「武」を分解すると。。。

2017年11月6日の産経新聞朝刊のコラム『産経抄』に、「武」という漢字に関する逸話が紹介されていました。
北朝鮮の核・ミサイルの脅威があり、北朝鮮とアメリカの間で戦争が起こるのではないかという情勢の中、アメリカのトランプ大統領が来日したわけですが、そこで次の様にあります。

 トランプ氏は、日本を「warrior nation」(武士の国)と呼ぶ。真意は不明である。「武」の文字は言うまでもなく、雄々(おお)しさ、あるいは戦いの力を意味している。

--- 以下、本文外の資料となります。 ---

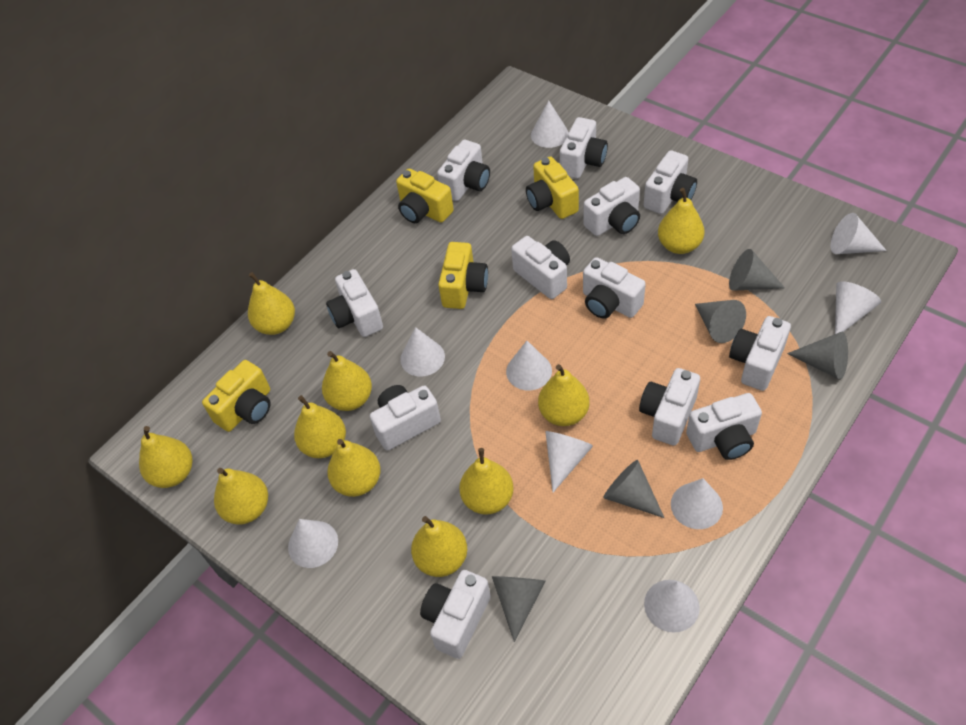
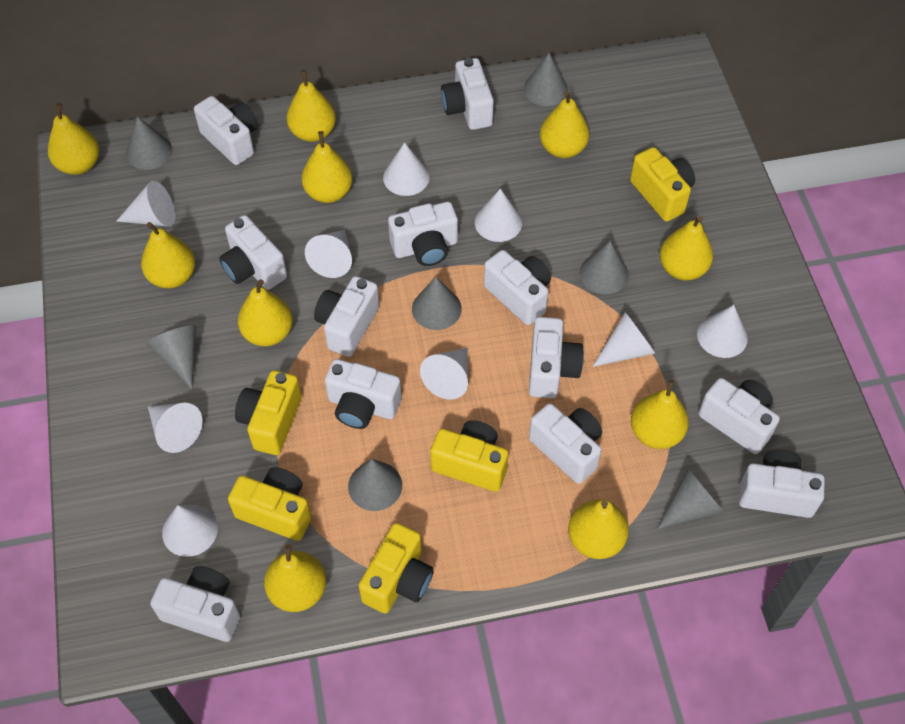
grey cone: [492,576,546,642] [603,460,664,518] [695,300,746,343] [729,249,785,291] [787,332,848,380] = 5 -> [126,116,172,170] [146,325,196,389] [348,459,402,511] [412,277,462,330] [524,53,568,106] [580,241,629,294] [657,469,724,529] = 7
yellow camera: [202,360,271,432] [396,169,454,223] [438,242,488,309] [526,157,579,219] = 4 -> [228,467,311,541] [235,370,302,455] [359,523,434,614] [430,420,508,492] [630,147,695,222] = 5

▼もっとも、古代中国の歴史書によれば、ある国の王が戦いにはやる家臣をたしなめる際に、「武」の文字が使われた。「武」を分解すれば、武器を表す「戈(ほこ)」を「止める」と書くではないか、というのだ。漢字の研究者によれば、間違った解釈らしい。それでも、現在の世界情勢を見渡せば、王の言うとおり、「武」には平和を願う気持ちがこめられている、と信じたい。

この逸話は、『春秋左氏伝』の宣公十二年にあります。

楚子曰、非爾所知也。夫文、止戈為武。

楚子曰わく、爾【なんじ】の知る所に非ざるなり。夫【そ】れ文に、止戈を武と為す。

白川静『常用字解』(平凡社)によると、

会意。戈と止を組み合わせた形。止は趾【あしあと】の形で、甲骨文字の字形は之【し】(ゆく)と同じで、行く、進むの意味がある。戈を持って進む形が武で、それは戈を執って戦う時の歩き方であるから、「いさましい、たけし、つよい」の意味になる。

とあり、『産経抄』の筆者はこの辺りもちゃんと抑えているようですね。

それにしても「いさましさ」や「つよさ」を表す「武」が、分解すれば武器の利用を止めさせる意味になるという解釈は、とても逆説的で、何か教訓を含んだようにも見え、思わず信じたくなるのも分かるような気がします。